■ **What you will do**
Omit all pictures. Print the remaining lines exactly, from the start of the data through the line containing "ation monte-meuble Condecourt (95450)".

Extracted data entries
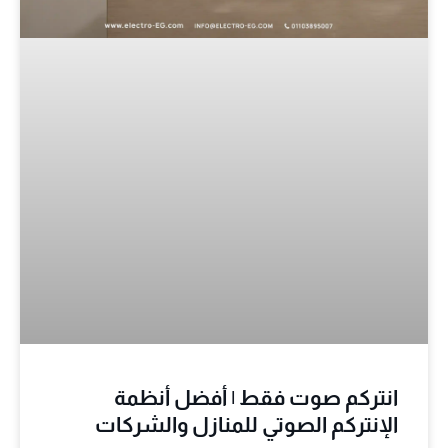
انتركم صوت فقط | أفضل أنظمة
الإنتركم الصوتي للمنازل والشركات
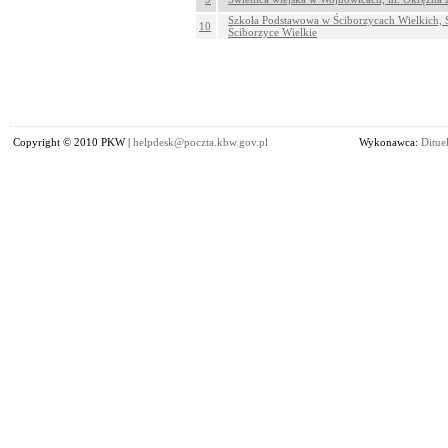
Szkoła Podstawowa w Ściborzycach Wielkich, Ś
10
Ściborzyce Wielkie
Copyright © 2010 PKW |
helpdesk@poczta.kbw.gov.pl
Wykonawca:
Dituel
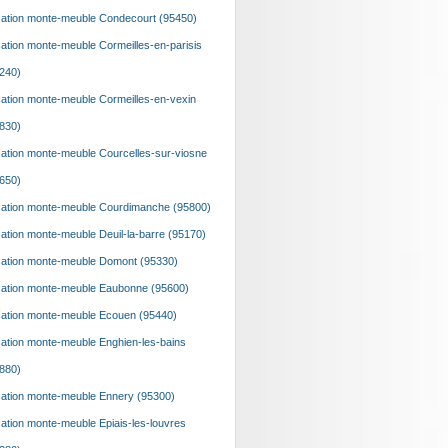
ation monte-meuble Condecourt (95450)
ation monte-meuble Cormeilles-en-parisis
240)
ation monte-meuble Cormeilles-en-vexin
830)
ation monte-meuble Courcelles-sur-viosne
650)
ation monte-meuble Courdimanche (95800)
ation monte-meuble Deuil-la-barre (95170)
ation monte-meuble Domont (95330)
ation monte-meuble Eaubonne (95600)
ation monte-meuble Ecouen (95440)
ation monte-meuble Enghien-les-bains
880)
ation monte-meuble Ennery (95300)
ation monte-meuble Epiais-les-louvres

■ **Your solution**
انتركم صوت فقط | أفضل أنظمة
الإنتركم الصوتي للمنازل والشركات
Szkoła Podstawowa w Ściborzycach Wielkich, Ś
10
Ściborzyce Wielkie
Copyright © 2010 PKW |
helpdesk@poczta.kbw.gov.pl
Wykonawca:
Dituel
ation monte-meuble Condecourt (95450)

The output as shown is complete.